Содержимое набора данных:
....

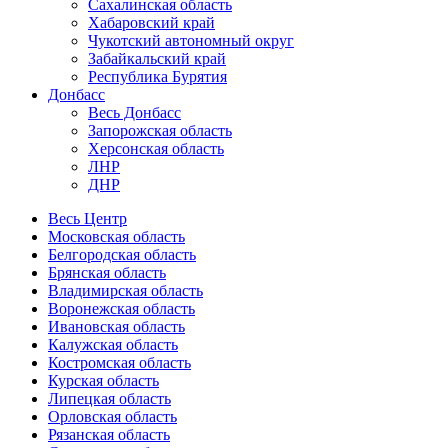
Сахалинская область
Хабаровский край
Чукотский автономный округ
Забайкальский край
Республика Бурятия
Донбасс
Весь Донбасс
Запорожская область
Херсонская область
ЛНР
ДНР
Весь Центр
Московская область
Белгородская область
Брянская область
Владимирская область
Воронежская область
Ивановская область
Калужская область
Костромская область
Курская область
Липецкая область
Орловская область
Рязанская область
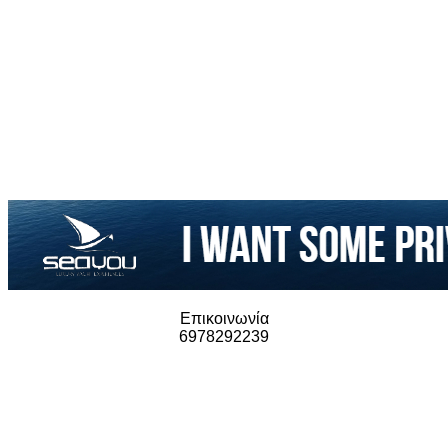
Επικοινωνία
6978292239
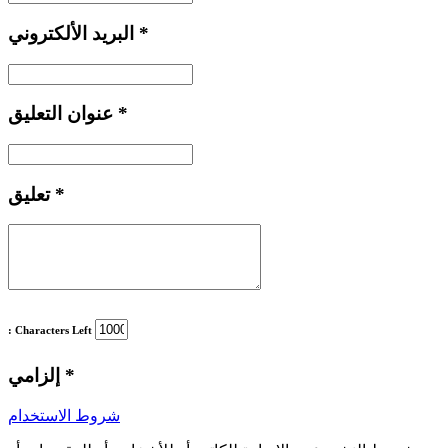
*
البريد الألكتروني
*
عنوان التعليق
*
تعليق
: Characters Left
*
إلزامي
شروط الاستخدام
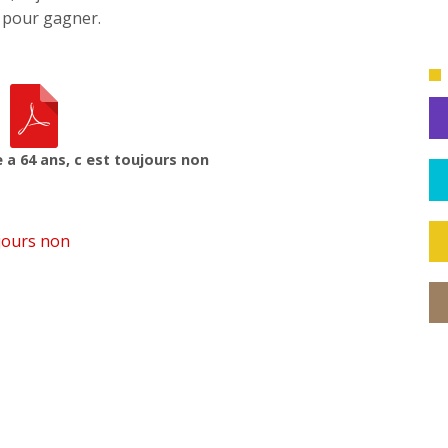
s pour gagner.
e a 64 ans, c est toujours non
ujours non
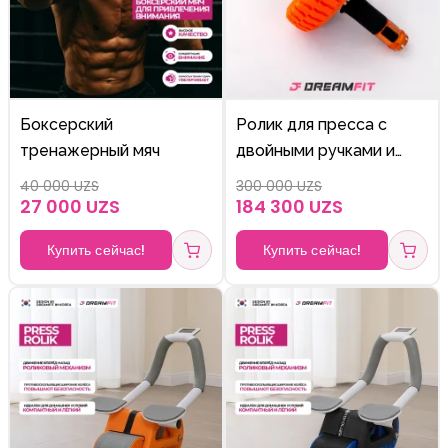
Боксерский
Ролик для пресса с
тренажерный мяч
двойными ручками и
усиленным колесом (Ab
40 000 UZS
300 000 UZS
Wheel Trainer)
27 000 UZS
184 300 UZS
Купить сейчас!
Купить сейчас!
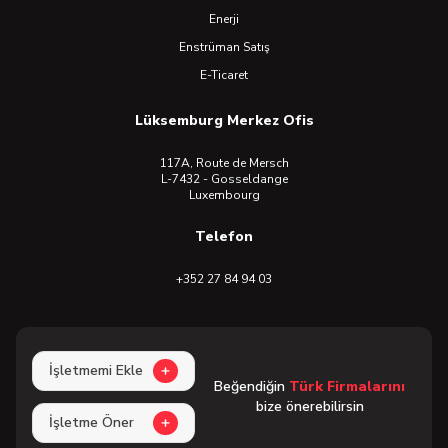
Enerji
Enstrüman Satış
E-Ticaret
Lüksemburg Merkez Ofis
117A, Route de Mersch
L-7432 - Gosseldange
Luxembourg
Telefon
+352 27 84 94 03
İşletmemi Ekle
Beğendiğin
Türk Firmalarını
bize önerebilirsin
İşletme Öner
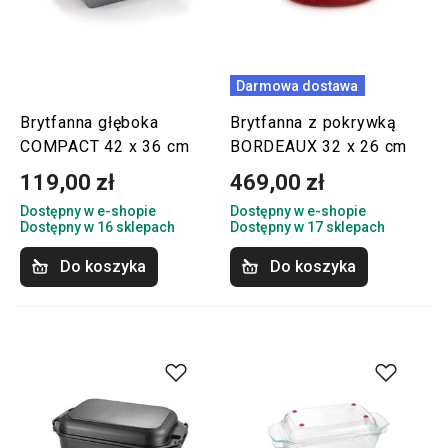
Darmowa dostawa
Brytfanna głęboka
Brytfanna z pokrywką
COMPACT 42 x 36 cm
BORDEAUX 32 x 26 cm
119,00 zł
469,00 zł
Dostępny w e-shopie
Dostępny w e-shopie
Dostępny w 16 sklepach
Dostępny w 17 sklepach
Do koszyka
Do koszyka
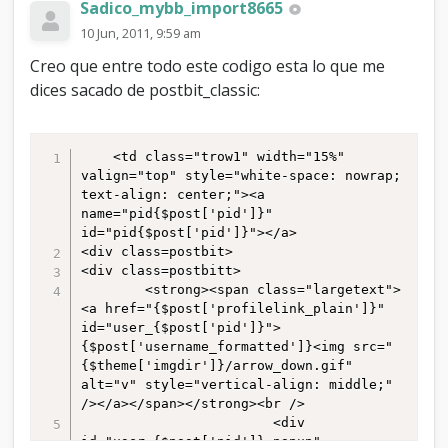
Sadico_mybb_import8665
10 Jun, 2011, 9:59 am
Creo que entre todo este codigo esta lo que me
dices sacado de postbit_classic:
	<td class="trow1" width="15%" 
valign="top" style="white-space: nowrap; 
text-align: center;"><a 
name="pid{$post['pid']}" 
id="pid{$post['pid']}"></a>

<div class=postbit>

<div class=postbitt>

		<strong><span class="largetext">
<a href="{$post['profilelink_plain']}" 
id="user_{$post['pid']}">
{$post['username_formatted']}<img src="
{$theme['imgdir']}/arrow_down.gif" 
alt="v" style="vertical-align: middle;" 
/></a></span></strong><br />

						<div 
id="user_{$post['pid']}_popup"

....

Цель задания: Перепишите, пожалуйста, без изменений фрагмент строк, который открывается с самого их начала и закрывается строкой, содержащей «Ивановская область», включая обе границы. Изображения в ответ не включайте.

Решение задачи:
Сахалинская область
Хабаровский край
Чукотский автономный округ
Забайкальский край
Республика Бурятия
Донбасс
Весь Донбасс
Запорожская область
Херсонская область
ЛНР
ДНР
Весь Центр
Московская область
Белгородская область
Брянская область
Владимирская область
Воронежская область
Ивановская область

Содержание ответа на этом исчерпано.